PostgreSQL Tutorial: GROUP BY

August 1, 2023

Summary: in this tutorial, you will learn how to divide rows into groups by using the PostgreSQL GROUP BY clause.

Table of Contents

Introduction to PostgreSQL GROUP BY clause

The GROUP BY clause divides the rows returned from the SELECT statement into groups. For each group, you can apply an aggregate function e.g., SUM() to calculate the sum of items or COUNT() to get the number of items in the groups.

The following statement illustrates the basic syntax of the GROUP BY clause:

SELECT 
   column_1, 
   column_2,
   ...,
   aggregate_function(column_3)
FROM 
   table_name
GROUP BY 
   column_1,
   column_2,
   ...;

In this syntax:

  • First, select the columns that you want to group e.g., column1 and column2, and column that you want to apply an aggregate function (column3).
  • Second, list the columns that you want to group in the GROUP BY clause.

The statement clause divides the rows by the values of the columns specified in the GROUP BY clause and calculates a value for each group.

It’s possible to use other clauses of the SELECT statement with the GROUP BY clause.

PostgreSQL evaluates the GROUP BY clause after the FROM and WHERE clauses and before the HAVING SELECT, DISTINCT, ORDER BY and LIMIT clauses.

PostgreSQL GROUP BY

PostgreSQL GROUP BY clause examples

Let’s take a look at the payment table in the sample database.

payment

1) Using PostgreSQL GROUP BY without an aggregate function example

You can use the GROUP BY clause without applying an aggregate function.

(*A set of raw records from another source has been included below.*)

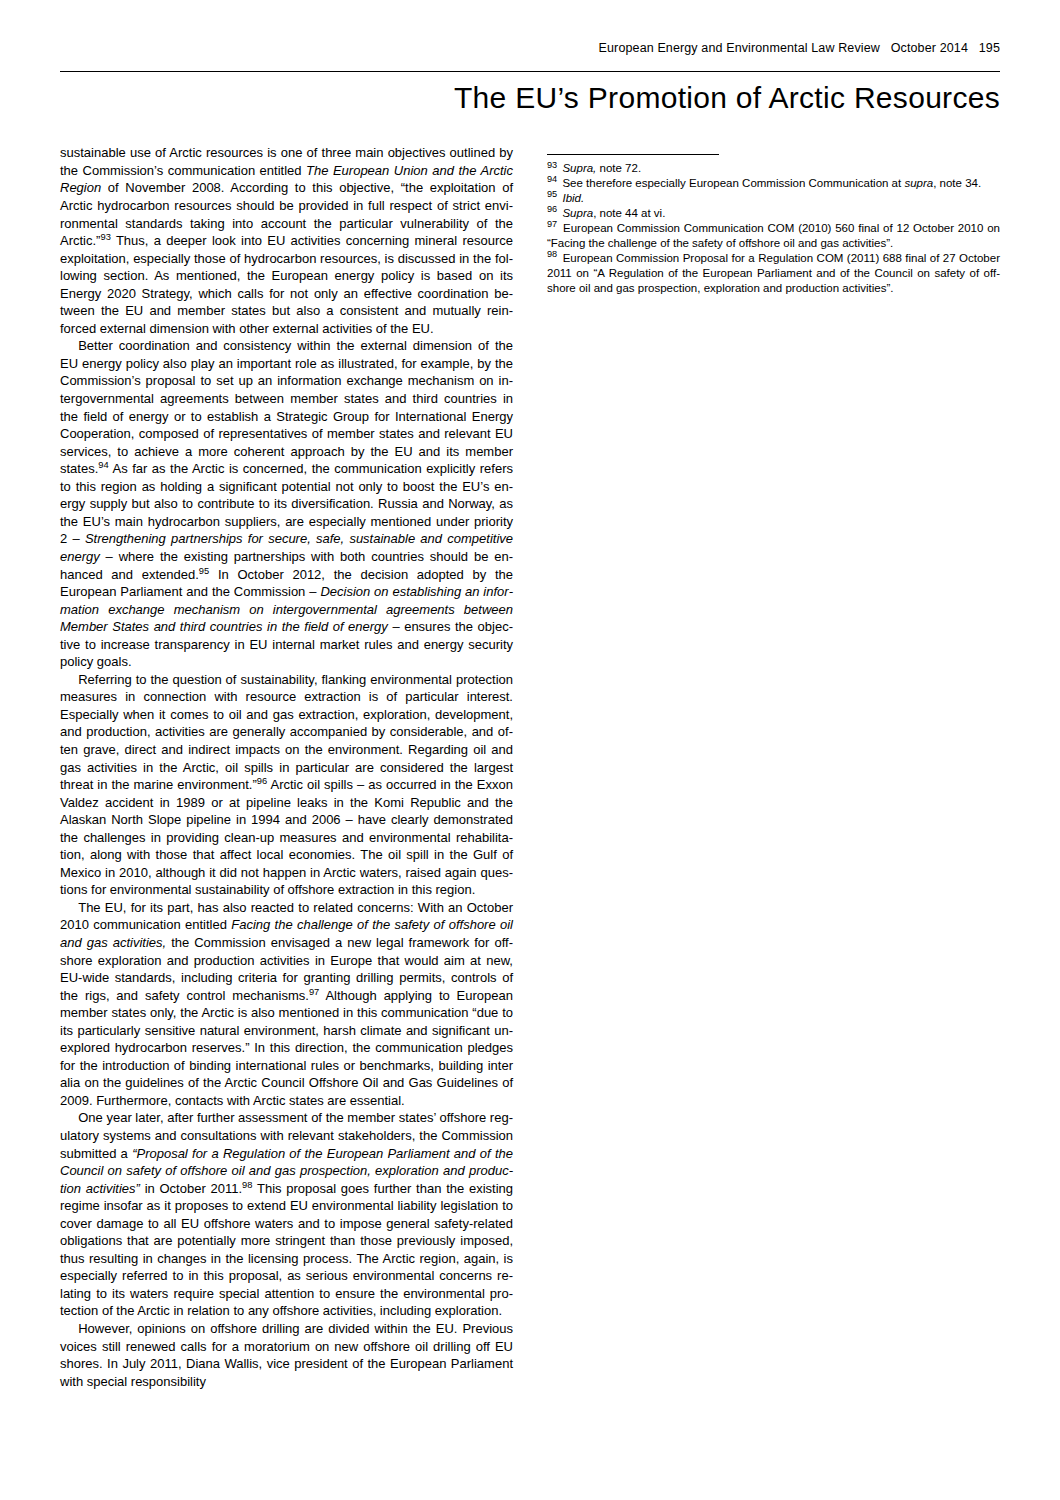European Energy and Environmental Law Review October 2014 195
The EU’s Promotion of Arctic Resources
sustainable use of Arctic resources is one of three main objectives outlined by the Commission’s communication entitled The European Union and the Arctic Region of November 2008. According to this objective, “the exploitation of Arctic hydrocarbon resources should be provided in full respect of strict environmental standards taking into account the particular vulnerability of the Arctic.”93 Thus, a deeper look into EU activities concerning mineral resource exploitation, especially those of hydrocarbon resources, is discussed in the following section. As mentioned, the European energy policy is based on its Energy 2020 Strategy, which calls for not only an effective coordination between the EU and member states but also a consistent and mutually reinforced external dimension with other external activities of the EU.
Better coordination and consistency within the external dimension of the EU energy policy also play an important role as illustrated, for example, by the Commission’s proposal to set up an information exchange mechanism on intergovernmental agreements between member states and third countries in the field of energy or to establish a Strategic Group for International Energy Cooperation, composed of representatives of member states and relevant EU services, to achieve a more coherent approach by the EU and its member states.94 As far as the Arctic is concerned, the communication explicitly refers to this region as holding a significant potential not only to boost the EU’s energy supply but also to contribute to its diversification. Russia and Norway, as the EU’s main hydrocarbon suppliers, are especially mentioned under priority 2 – Strengthening partnerships for secure, safe, sustainable and competitive energy – where the existing partnerships with both countries should be enhanced and extended.95 In October 2012, the decision adopted by the European Parliament and the Commission – Decision on establishing an information exchange mechanism on intergovernmental agreements between Member States and third countries in the field of energy – ensures the objective to increase transparency in EU internal market rules and energy security policy goals.
Referring to the question of sustainability, flanking environmental protection measures in connection with resource extraction is of particular interest. Especially when it comes to oil and gas extraction, exploration, development, and production, activities are generally accompanied by considerable, and often grave, direct and indirect impacts on the environment. Regarding oil and gas activities in the Arctic, oil spills in particular are considered the largest threat in the marine environment.”96 Arctic oil spills – as occurred in the Exxon Valdez accident in 1989 or at pipeline leaks in the Komi Republic and the Alaskan North Slope pipeline in 1994 and 2006 – have clearly demonstrated the challenges in providing clean-up measures and environmental rehabilitation, along with those that affect local economies. The oil spill in the Gulf of Mexico in 2010, although it did not happen in Arctic waters, raised again questions for environmental sustainability of offshore extraction in this region.
The EU, for its part, has also reacted to related concerns: With an October 2010 communication entitled Facing the challenge of the safety of offshore oil and gas activities, the Commission envisaged a new legal framework for offshore exploration and production activities in Europe that would aim at new, EU-wide standards, including criteria for granting drilling permits, controls of the rigs, and safety control mechanisms.97 Although applying to European member states only, the Arctic is also mentioned in this communication “due to its particularly sensitive natural environment, harsh climate and significant unexplored hydrocarbon reserves.” In this direction, the communication pledges for the introduction of binding international rules or benchmarks, building inter alia on the guidelines of the Arctic Council Offshore Oil and Gas Guidelines of 2009. Furthermore, contacts with Arctic states are essential.
One year later, after further assessment of the member states’ offshore regulatory systems and consultations with relevant stakeholders, the Commission submitted a “Proposal for a Regulation of the European Parliament and of the Council on safety of offshore oil and gas prospection, exploration and production activities” in October 2011.98 This proposal goes further than the existing regime insofar as it proposes to extend EU environmental liability legislation to cover damage to all EU offshore waters and to impose general safety-related obligations that are potentially more stringent than those previously imposed, thus resulting in changes in the licensing process. The Arctic region, again, is especially referred to in this proposal, as serious environmental concerns relating to its waters require special attention to ensure the environmental protection of the Arctic in relation to any offshore activities, including exploration.
However, opinions on offshore drilling are divided within the EU. Previous voices still renewed calls for a moratorium on new offshore oil drilling off EU shores. In July 2011, Diana Wallis, vice president of the European Parliament with special responsibility
93 Supra, note 72.
94 See therefore especially European Commission Communication at supra, note 34.
95 Ibid.
96 Supra, note 44 at vi.
97 European Commission Communication COM (2010) 560 final of 12 October 2010 on “Facing the challenge of the safety of offshore oil and gas activities”.
98 European Commission Proposal for a Regulation COM (2011) 688 final of 27 October 2011 on “A Regulation of the European Parliament and of the Council on safety of offshore oil and gas prospection, exploration and production activities”.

The following query gets data from the payment table and groups the result by customer id.

SELECT
   customer_id
FROM
   payment
GROUP BY
   customer_id;

PostgreSQL Group By example

In this case, the GROUP BY works like the DISTINCT clause that removes duplicate rows from the result set.

2) Using PostgreSQL GROUP BY with SUM() function example

The GROUP BY clause is useful when it is used in conjunction with an aggregate function.

For example, to select the total amount that each customer has been paid, you use the GROUP BY clause to divide the rows in the payment table into groups grouped by customer id. For each group, you calculate the total amounts using the SUM() function.

The following query uses the GROUP BY clause to get the total amount that each customer has been paid:

SELECT
	customer_id,
	SUM (amount)
FROM
	payment
GROUP BY
	customer_id;

PostgreSQL Group By with SUM

The GROUP BY clause sorts the result set by customer id and adds up the amount that belongs to the same customer. Whenever the customer_id changes, it adds the row to the returned result set.

The following statement uses the ORDER BY clause with GROUP BY clause to sort the groups:

SELECT
	customer_id,
	SUM (amount)
FROM
	payment
GROUP BY
	customer_id
ORDER BY
	SUM (amount) DESC;

PostgreSQL Group By and Order By

3) Using PostgreSQL GROUP BY clause with the JOIN clause

The following statement uses the GROUP BY clause with the INNER JOIN clause the get the total amount paid by each customer.

Unlike the previous example, this query joins the payment table with the customer table and group customers by their names.

SELECT
	first_name || ' ' || last_name full_name,
	SUM (amount) amount
FROM
	payment
INNER JOIN customer USING (customer_id)    	
GROUP BY
	full_name
ORDER BY amount DESC;

img

4) Using PostgreSQL GROUP BY with COUNT() function example

To find the number of payment transactions that each staff has processed, you group the rows in the payment table by the values in the staff_id column and use the COUNT() function to get the number of transactions:

SELECT
	staff_id,
	COUNT (payment_id)
FROM
	payment
GROUP BY
	staff_id;

PostgreSQL Group By and Count

The GROUP BY clause divides the rows in the payment into groups and groups them by value in the staff_id column. For each group, it returns the number of rows by using the COUNT() function.

5) Using PostgreSQL GROUP BY with multiple columns

The following example uses multiple columns in the GROUP BY clause:

SELECT 
	customer_id, 
	staff_id, 
	SUM(amount) 
FROM 
	payment
GROUP BY 
	staff_id, 
	customer_id
ORDER BY 
    customer_id;

In this example, the GROUP BY clause divides the rows in the payment table by the values in the customer_id and staff_id columns. For each group of (customer_id, staff_id), the SUM() calculates the total amount.

PostgreSQL Group By multiple columns

6) Using PostgreSQL GROUP BY clause with a date column

The payment_date is a timestamp column. To group payments by dates, you use the DATE() function to convert timestamps to dates first and then group payments by the result date:

SELECT 
	DATE(payment_date) paid_date, 
	SUM(amount) sum
FROM 
	payment
GROUP BY
	DATE(payment_date);

PostgreSQL Group By dates

In this tutorial, you have learned how to use the PostgreSQL GROUP BY clause to divide rows into groups and apply an aggregate function to each group.